Kemudian, sejarah awal islam pun mencatat banyak figur perempuan
sahabat nabi yang terjun dalam berbagai bidang usaha. Sebut saja siti
Khadijah istri nabi Muhammad SAW yang dikenal sebagai komisaris
perusahaan, Ummu Salim binti Milhan yang menekuni bidang tata rias
pengantin, Zainab binti Jahsy yang berprofesi  sebagai penyamak kulit
binatang, dan Alsyifa’ yang berprofesi sebagai sekretaris dan pernah
diangkat khalifah Umar ibn al-Khattab sebagai kepala pasar kota
Madinah, istri Abdullah ibn Mas’ud yang dikenal sebagai pengusaha
wiraswasta dari kalangan perempuan yang sukses.

Semua itu menandakan betapa islam, hingga pada tataran tertentu sangat
apresiatif dan welcome terhadap perempuan yang bekerja dan berkarier.
Tak heran bila siti Aisyah berkomentar “....... Alat pemintal di tangan
perempuan lebih baik daripada tombak di tangan  kaum laki laki (di saat
berjihad).


Nilai plus      
                          
Terkait dengan pembagian peran dalam keluarga, menurut ajaran islam,
keharusan memberi nafkah merupakan tanggung jawab utama suami. Dengan
kata lain, istri mempunyai hak mendapatkan sebagian harta suami untuk
mencukupi semua kebutuhan dasarnya.

Namun, fakta di lapangan tidak sepenuhnya sama dengan apa yang di
harapkan. Kenyataannya tidak semua suami mampu memenuhi semua kebutuhan
dasar istri dan keluarganya. Dalam situasi di mana istri sesungguhnya
tidak wajib menafkahi keluarga tetapi ia berkenan memberikan sebagian
hartanya kepada suami dan anak anaknya, maka hal itu tercatat sebagai
sedekah yang berpahala ganda, yakni pahala sedekah dan pahala membantu
keluarga (HR. Bukhari-Muslim).

Itulah ‘nilai plus’ yang diberikan kepada muslimah yang berkekayaan
dan berpenghasilan sendiri serta berkenan membantu meringankan beban
ekonomi keluarganya.


Teguh dan seimbang

Pada tataran operasional, hal hal yang prinsip harus di perhatiakan dan
dilakukan seorang muslimah dalam meniti karier dan bekerja adalah:


  1. Mendapatkan restu dari suami, sesuai dengan ajaran islam yang
    bersumber dari Alqur’an dan Hadits dan sesuai dengan tata nilai adat
    ketimuran, dalam kondisi tertentu muslimah yang bekerja perlu
    mendapatkan restu dari semua elemen keluarga untuk menghindari hal2
    yang tidak di inginkan.

  2. Terus membangun kesadaran bahwa bekerja dan berkarier adalah sarana
    mencapai ridha Allah.dengan demikian di lingkungan bekerja muslimah
    akan senantiasa menjaga integritas, moralitas, dedikasi serta
    profesinalitas sehingga citra positif muslimah terjaga.

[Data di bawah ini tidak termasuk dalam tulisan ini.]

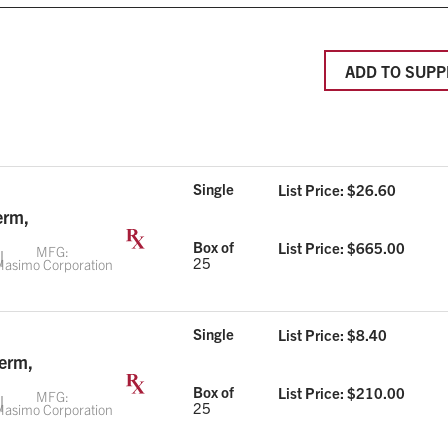
ADD TO SUPP
Single
List Price: $
26.60
erm,
Box of
List Price: $
665.00
MFG:
25
asimo Corporation
Single
List Price: $
8.40
Term,
Box of
List Price: $
210.00
MFG:
25
asimo Corporation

  3. Senantiasa menjaga keseimbangan diri, perasaan, pikiran, tenaga dan
    waktu dalam peranan sebagai ibu bagi anak  anaknya, sebagai istri bagi
    suaminya, dan profesional dalam lingkungan kerjanya.

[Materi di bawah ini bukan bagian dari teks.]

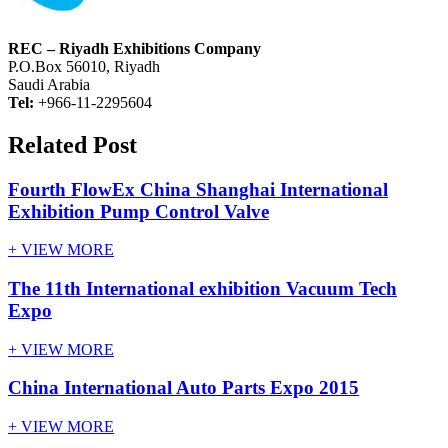
REC – Riyadh Exhibitions Company
P.O.Box 56010, Riyadh
Saudi Arabia
Tel:
+966-11-2295604
Related Post
Fourth FlowEx China Shanghai International
Exhibition Pump Control Valve
+ VIEW MORE
The 11th International exhibition Vacuum Tech
Expo
+ VIEW MORE
China International Auto Parts Expo 2015
+ VIEW MORE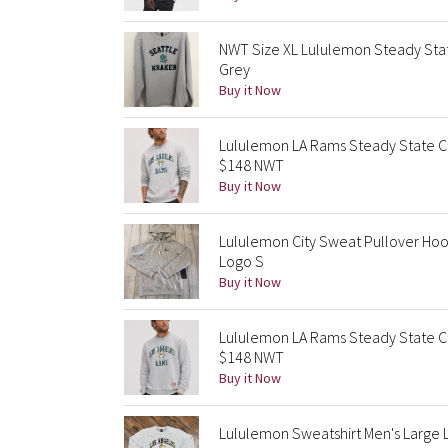
NWT Size XL Lululemon Steady Sta
Grey
Buy it Now
Lululemon LA Rams Steady State C
$148 NWT
Buy it Now
Lululemon City Sweat Pullover Hoo
Logo S
Buy it Now
Lululemon LA Rams Steady State C
$148 NWT
Buy it Now
Lululemon Sweatshirt Men's Large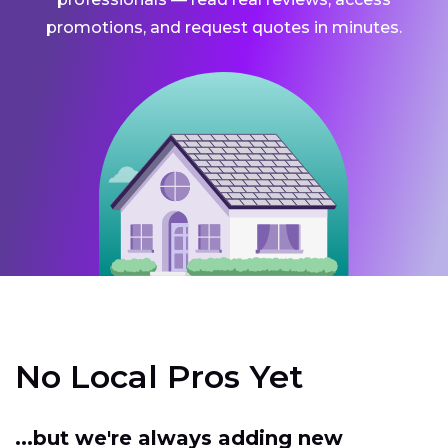
promotions, and request quotes in minutes.
No Local Pros Yet
...but we're always adding new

  4. Bersinergi dengan pasangan/suami  dan mitra keluarga dan lainnya
    dalam berbagi peran dan tugas rumah tangga sehingga tercapai
    kesepahaman yang baik dan kondusif.

  5. Senantiasa mengingatkan bahwa kepentingan dan kebutuhan keluarga adalah yang pertama dan terpenting.

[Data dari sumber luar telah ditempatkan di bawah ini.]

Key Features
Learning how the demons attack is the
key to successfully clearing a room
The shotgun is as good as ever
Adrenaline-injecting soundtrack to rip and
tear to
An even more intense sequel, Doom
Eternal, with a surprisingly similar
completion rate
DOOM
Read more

Dalam konteks ini, teladan yang dapat dijadikan rujukan adalah sayyidah
Khadijah ra.yang telah memberikan contoh bagaimana perempuan muslimah
dapat sukses menekuni dan mengembangkan bidang usaha, tanpa kehilangan
jati diri tetap taat pada norma norma dan etika agama, serta mampu
menjaga keseimbanganperan dan pola relasi dalam keluarga.Wallahu a’lam
bish-Shawab.



Nuning Mumarisa Al Haq
adalah Putra KH. Fuad Hasyim, sedang menyelesaikan Tesis  S2 UI Jurusan Filsafat Umum.